• TEXT PASSAGE:
[Start of Attachment]

Exchange through Gibraltar, however, is a relatively recent phenomenon (Fig. 2). Progressive isolation of the Mediterranean from the Atlantic occurred throughout the Miocene, driven by Africa-Eurasia convergence coupled with the westward drift of the Alboran Plate39. This restriction replaced a wide gateway (Fig. 2) floored with oceanic crust40 with narrower, shallower connections: the Rifian and Betic corridors41,42, through which Atlantic-Mediterranean exchange was funnelled (Fig. 2).
The onset of episodic organic-rich sedimentation (sapropels) in the Middle Miocene43 is the earliest evidence of Mediterranean oceanography distinct from the Atlantic, although this alone does not require the existence of Mediterranean overflow. Only at some point during the late Miocene did on-going restriction of the marine corridors permit Mediterranean salinity to rise forming a dense water mass that overspilled into the Atlantic for the first time13. Progressive narrowing and closure of these connections resulted in extreme salinity fluctuations in the Mediterranean (Fig. 2), leading to the precipitation of more than 1 million km3 of salt, equivalent to ~6% of the total dissolved oceanic NaCl in the latest Miocene ocean44,45. This event, known as the Messinian Salinity Crisis, lasted between 5.97–5.33 Ma46. Ultimately, tectonic convergence39 coupled with slab-dragging47 and isostatic rebound related to slab-tear48, not only severed these marine connections, but also uplifted and exposed them on land.
Field evidence from northern Morocco and Southern Spain suggests that the Rifian and Betic Corridor closed in the early Messinian, at about 7 Ma42,49 while two-way exchange continued through a proto-Gibraltar Strait50.

[End of Attachment]

• PROVIDED DATA:

[Start of Attachment]

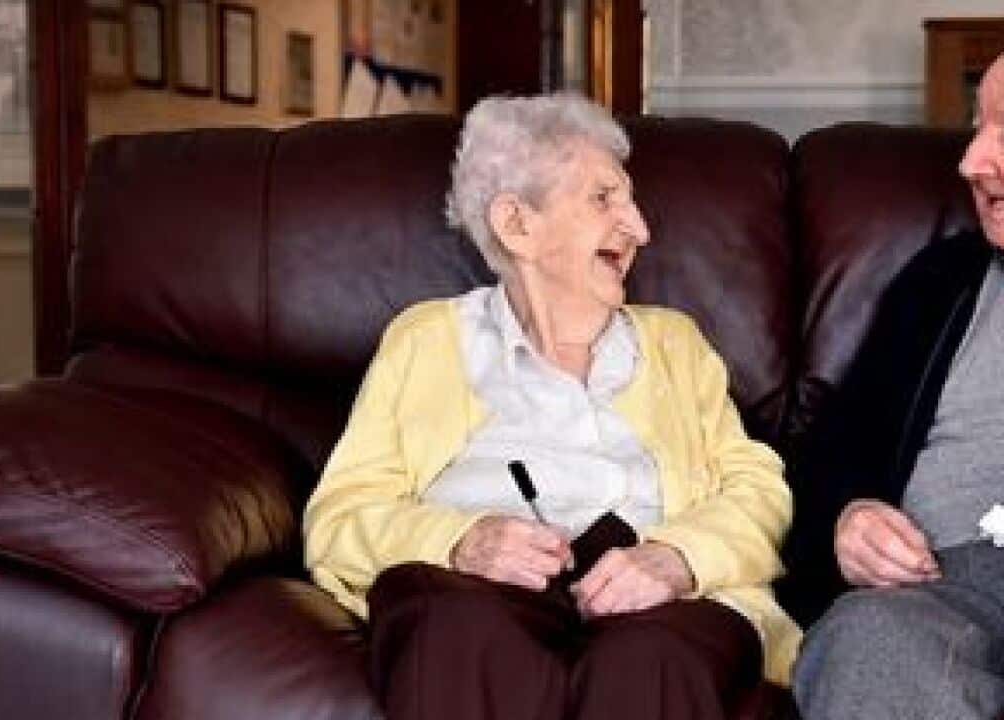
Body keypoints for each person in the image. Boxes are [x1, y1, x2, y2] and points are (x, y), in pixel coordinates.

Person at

[End of Attachment]
[Start of Attachment]

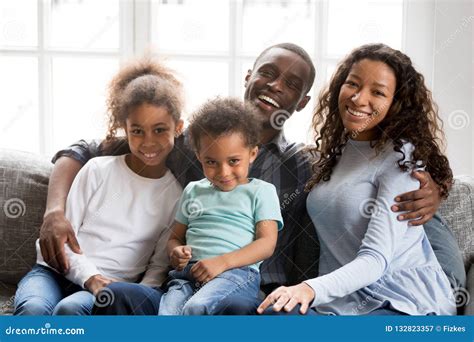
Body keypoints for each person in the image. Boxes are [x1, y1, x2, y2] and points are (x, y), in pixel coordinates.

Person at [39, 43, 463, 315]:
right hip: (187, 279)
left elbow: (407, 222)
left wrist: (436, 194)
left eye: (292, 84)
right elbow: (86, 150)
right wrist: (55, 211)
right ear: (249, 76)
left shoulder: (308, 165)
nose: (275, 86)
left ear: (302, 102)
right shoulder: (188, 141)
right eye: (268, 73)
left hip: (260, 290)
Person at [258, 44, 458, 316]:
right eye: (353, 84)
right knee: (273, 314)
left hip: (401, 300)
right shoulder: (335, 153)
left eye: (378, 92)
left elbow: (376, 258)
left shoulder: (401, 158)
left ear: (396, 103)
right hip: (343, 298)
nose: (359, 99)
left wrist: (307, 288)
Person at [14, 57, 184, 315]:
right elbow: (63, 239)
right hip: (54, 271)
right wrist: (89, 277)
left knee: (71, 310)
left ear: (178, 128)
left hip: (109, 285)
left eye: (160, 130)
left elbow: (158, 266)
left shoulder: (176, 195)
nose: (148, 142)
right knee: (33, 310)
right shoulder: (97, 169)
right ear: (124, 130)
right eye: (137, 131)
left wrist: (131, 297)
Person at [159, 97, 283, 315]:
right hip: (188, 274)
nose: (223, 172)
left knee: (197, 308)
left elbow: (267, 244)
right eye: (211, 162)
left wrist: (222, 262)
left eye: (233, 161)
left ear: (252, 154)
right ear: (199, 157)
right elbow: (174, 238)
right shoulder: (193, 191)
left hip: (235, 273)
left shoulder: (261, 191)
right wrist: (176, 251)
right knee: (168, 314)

[End of Attachment]
[Start of Attachment]

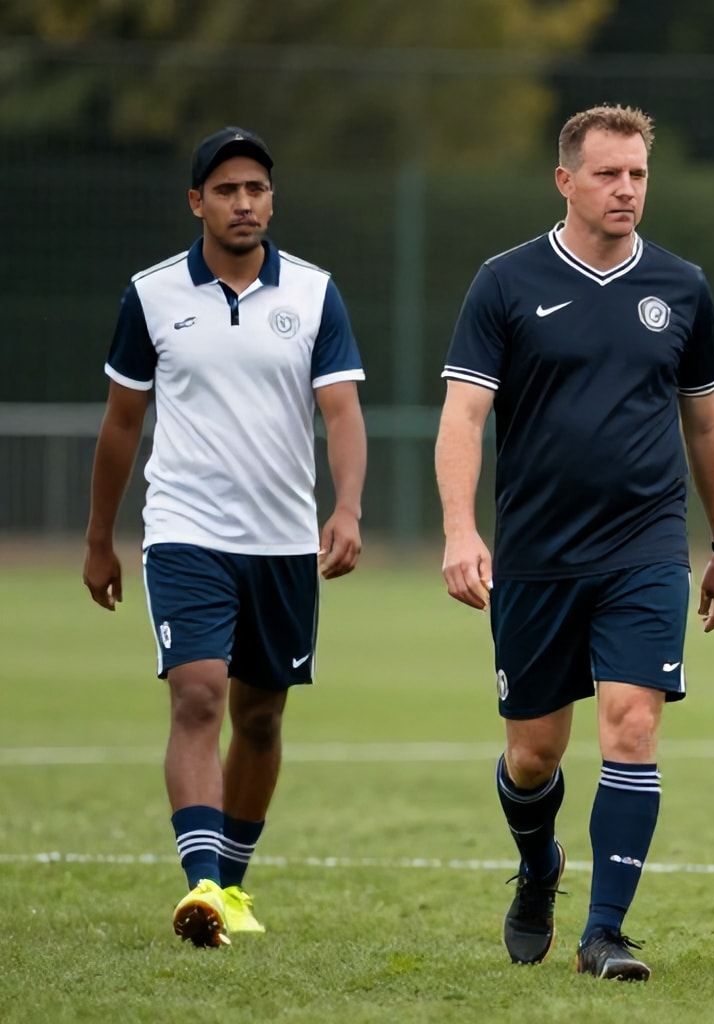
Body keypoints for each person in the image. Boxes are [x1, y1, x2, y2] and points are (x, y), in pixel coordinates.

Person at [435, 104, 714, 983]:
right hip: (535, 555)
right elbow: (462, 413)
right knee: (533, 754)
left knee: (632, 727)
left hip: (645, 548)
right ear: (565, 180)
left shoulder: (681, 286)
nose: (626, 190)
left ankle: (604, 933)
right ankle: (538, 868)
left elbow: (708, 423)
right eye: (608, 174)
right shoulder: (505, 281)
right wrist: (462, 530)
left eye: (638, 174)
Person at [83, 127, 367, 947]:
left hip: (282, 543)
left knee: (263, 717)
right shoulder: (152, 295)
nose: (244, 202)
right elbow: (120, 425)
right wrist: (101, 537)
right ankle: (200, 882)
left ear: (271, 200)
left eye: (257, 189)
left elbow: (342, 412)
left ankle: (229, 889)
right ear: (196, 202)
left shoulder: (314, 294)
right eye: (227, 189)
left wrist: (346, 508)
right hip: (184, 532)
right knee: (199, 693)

[End of Attachment]

• REQUIRED ACTION: Write the next few sentences of the passage on the Miocene closure of the Atlantic-Mediterranean gateways, starting after its final sentence.

• TASK OUTPUT:
New constraints on Late Miocene flow through the Atlantic-Mediterranean gateways
The late Miocene Betic41 and Rifian13 corridors both contain Miocene contourites (i.e. sediments deposited by bottom-currents) formed by Mediterranean water overflowing into the Atlantic, at flow-velocities greater than 0.5–1 m/s. Here we focus on the Rifian Corridor contourites, which preserve a complete sequence of sediments and sedimentary facies representative of the bottom-current behaviour13.
Contourites in the Rifian Corridor are composed mainly of bigradational, sandy-muddy beds and cross-stratified sandstone that formed as smooth sand sheets and cross-bedded dunes (Fig. 3). These bedforms are known from deep contourite-dominated environments and for fine to coarse sand represent flow velocities fluctuating between 0.15–1.0 m/s51. The occurrence of these sandy contourite bedforms, above non-contouritic mudstone13 indicates that bottom-current flow through the Rifian Corridor increased above a critical threshold of 0.13–0.15 m/s51.
Field evidence of contourites from the Rifian Corridor allows us to cover the initiation of Mediterranean overflow between 7–8 Ma. Postdating the Betic and Rifian corridors closure at around 7 Ma42, we assume that the Strait of Gibraltar took over, accommodating all the exchange50. Therefore, to explore the effect of a restricting gateway from its wide oceanic seaway to its modern-like configuration (Fig. 2), we have adopted published paleogeographic and dimensional constraints12,42,50, to reconstruct the evolution of a simplified, linearly reducing gateway which narrowed by approximately 500 km and shallowed by about 1000 m during the middle to late Miocene (Fig. 1a).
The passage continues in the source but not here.